Written exercise
Copy every line of the material below without changing anything.

───── Rows ─────

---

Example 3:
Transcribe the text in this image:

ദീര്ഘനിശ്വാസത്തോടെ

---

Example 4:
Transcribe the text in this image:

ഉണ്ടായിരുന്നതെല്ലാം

─────

Solution for this task
---

Example 3:
Transcribe the text in this image:

ദീര്ഘനിശ്വാസത്തോടെ

---

Example 4:
Transcribe the text in this image:

ഉണ്ടായിരുന്നതെല്ലാം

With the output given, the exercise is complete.